Yukarıdaki argümanın en önemli kanıtı ise 1909 yılında Sadrazam Hüseyin Hilmi Paşa’nın önerisine binaen Sultan Mehmed Reşad’ın onayı ile kurulan Târîh-i Osmânî Encümeni’dir. Encümenin temel amacı ilmi değerlere sadık kalarak Osmanlı tarihi yazmaktır. Kendilerinden önce bir şekilde gerek vakanüvisler gerek özel girişimlerle ele alınmış yazıların sırasıyla salname mahiyetinde ve nesnel olduğu gerekçesiyle yeni bir tarih yazımı denemesi girişiminde bulunulmuştur. Encümenin en önemli özelliği ise milli şuur ve vatan bilinci oluşturma amacı gütmesidir. Haftada bir veya iki defa toplanan encümen bir başkan ve on iki uzmandan oluşuyor ve bu görevlilerin hiçbiri maaş almıyordu. Encümen ise bizzat padişah hazinesinden finanse ediliyor, diğer gelirlerinin ise kitap satışından ve bağışlardan geleceği umut ediliyordu.
Encümen ilmi çalışmalarını halka sunabilmek adına iki ya da bir 80 sayfalık bir mecmua çıkarmayı hedefliyordu. İlk sayısını Nisan 1910’da çıkaran Encümen aralıksız sekiz sene boyunca mecmuayı çıkarmaya devam etti. Savaş sonrası yaşanan sıkıntılar nedeniyle bir süre yayınına ara verilen dergi 1921 yılında yeniden çıkmaya başlasa da aynı yıl içerisinde sadece bir sayı çıkarabildi. Cumhuriyet’in kurulması ile birlikte Türk Tarih Encümeni ismini aldığından derginin ismi de Türk Tarih Mecmuası olarak değiştirildi.

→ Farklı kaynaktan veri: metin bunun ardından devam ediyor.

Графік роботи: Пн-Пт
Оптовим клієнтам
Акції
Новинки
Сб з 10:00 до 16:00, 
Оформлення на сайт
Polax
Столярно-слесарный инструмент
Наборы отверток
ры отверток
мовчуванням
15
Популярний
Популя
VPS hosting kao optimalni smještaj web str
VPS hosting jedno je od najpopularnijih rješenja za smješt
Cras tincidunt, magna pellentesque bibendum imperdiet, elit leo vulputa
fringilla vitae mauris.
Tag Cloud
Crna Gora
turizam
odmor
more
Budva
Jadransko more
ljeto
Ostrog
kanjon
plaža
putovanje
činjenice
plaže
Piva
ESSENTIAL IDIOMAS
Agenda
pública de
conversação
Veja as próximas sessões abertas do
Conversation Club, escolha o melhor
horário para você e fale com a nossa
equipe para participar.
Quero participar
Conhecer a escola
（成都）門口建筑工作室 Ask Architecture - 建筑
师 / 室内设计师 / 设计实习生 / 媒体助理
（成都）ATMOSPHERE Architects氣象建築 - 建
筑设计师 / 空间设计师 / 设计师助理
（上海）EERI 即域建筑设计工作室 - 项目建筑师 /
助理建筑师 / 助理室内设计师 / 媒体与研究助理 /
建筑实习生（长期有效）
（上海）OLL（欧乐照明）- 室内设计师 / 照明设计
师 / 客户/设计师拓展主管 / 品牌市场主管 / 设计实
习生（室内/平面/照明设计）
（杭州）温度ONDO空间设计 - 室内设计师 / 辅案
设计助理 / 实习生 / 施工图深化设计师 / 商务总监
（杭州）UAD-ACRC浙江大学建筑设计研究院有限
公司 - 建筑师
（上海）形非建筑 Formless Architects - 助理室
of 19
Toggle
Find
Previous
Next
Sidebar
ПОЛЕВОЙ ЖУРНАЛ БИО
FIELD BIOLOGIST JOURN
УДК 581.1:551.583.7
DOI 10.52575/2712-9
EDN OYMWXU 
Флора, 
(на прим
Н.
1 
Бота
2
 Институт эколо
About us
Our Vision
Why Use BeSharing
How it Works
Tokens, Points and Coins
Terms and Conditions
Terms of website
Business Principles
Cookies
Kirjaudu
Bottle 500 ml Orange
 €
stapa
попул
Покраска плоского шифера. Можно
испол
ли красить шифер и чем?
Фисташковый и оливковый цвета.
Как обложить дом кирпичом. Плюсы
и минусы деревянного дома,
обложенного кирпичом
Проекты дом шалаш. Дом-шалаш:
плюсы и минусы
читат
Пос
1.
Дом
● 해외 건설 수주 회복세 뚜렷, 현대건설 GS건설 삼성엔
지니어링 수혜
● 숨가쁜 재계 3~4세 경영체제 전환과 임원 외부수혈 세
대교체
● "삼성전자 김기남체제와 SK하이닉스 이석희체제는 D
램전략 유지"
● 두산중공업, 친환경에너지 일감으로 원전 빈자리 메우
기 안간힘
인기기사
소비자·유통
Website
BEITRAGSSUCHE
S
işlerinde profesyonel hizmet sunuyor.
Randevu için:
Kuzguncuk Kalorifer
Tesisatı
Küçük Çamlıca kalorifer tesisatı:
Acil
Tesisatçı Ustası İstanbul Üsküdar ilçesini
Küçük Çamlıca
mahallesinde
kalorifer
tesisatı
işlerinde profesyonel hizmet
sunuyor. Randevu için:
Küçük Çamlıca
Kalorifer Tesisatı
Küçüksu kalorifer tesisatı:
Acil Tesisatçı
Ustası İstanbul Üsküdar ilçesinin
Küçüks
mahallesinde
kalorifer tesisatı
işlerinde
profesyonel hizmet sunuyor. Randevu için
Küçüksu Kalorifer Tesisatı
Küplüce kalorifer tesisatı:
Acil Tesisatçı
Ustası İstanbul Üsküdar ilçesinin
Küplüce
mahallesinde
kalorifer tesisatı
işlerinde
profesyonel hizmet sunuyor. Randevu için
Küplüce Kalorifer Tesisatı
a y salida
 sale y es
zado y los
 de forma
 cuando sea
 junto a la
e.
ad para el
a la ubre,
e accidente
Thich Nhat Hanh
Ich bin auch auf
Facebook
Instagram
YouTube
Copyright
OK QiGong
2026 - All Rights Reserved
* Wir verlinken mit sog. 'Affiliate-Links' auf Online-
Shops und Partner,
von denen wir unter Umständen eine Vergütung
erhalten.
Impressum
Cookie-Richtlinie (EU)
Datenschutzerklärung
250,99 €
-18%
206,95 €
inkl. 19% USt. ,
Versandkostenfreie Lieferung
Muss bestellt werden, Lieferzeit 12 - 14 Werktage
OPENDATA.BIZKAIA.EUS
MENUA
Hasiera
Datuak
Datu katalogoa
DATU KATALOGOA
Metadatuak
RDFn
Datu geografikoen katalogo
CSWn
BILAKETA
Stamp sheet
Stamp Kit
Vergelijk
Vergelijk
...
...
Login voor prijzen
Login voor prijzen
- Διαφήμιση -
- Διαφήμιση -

Encümenin en büyük işlerinden bir tanesi de 1917 yılında çıkardığı, devamının da gelmesi planlanan ancak ilk ciltle sınırlı kalan Osmanlı Tarihi’dir. İlk ciltte Osmanlı Devleti’nin ortaya çıkması, Bizans vs. gibi konular ele alınmıştır. Lakin bu cilt ciddi tartışmalara yol açmış ve eleştirilerden de kurtulamamıştır. Bu cilde en ağır eleştirilerden birini getiren ise Mehmed Fuad Köprülü olmuştur. Târîh-i Osmânî Encümeni olarak kurulan, Cumhuriyet ile birlikte Türk Tarih Encümeni adını alan oluşum, 1931 yılına kadar faaliyet göstermeye devam etti. Yerini 1931 yılında Türk Tarihi Tedkik Cemiyetine, yani 1935 yılında alacağı ve hala var olan Türk Tarih Kurumu’na bıraktı. Faaliyet gösterdiği 20 seneden fazla süre zarfında kuruluş amaçlarına her ne kadar ulaşamamış gözükseler de Târîh-i Osmânî Encümeni milli şuur ve vatan bilincinin yaratılması konusunda Türk Tarih Kurumu gibi oluşumlara öncülük etmesiyle en azından bu amacını yerine getirebilmiştir.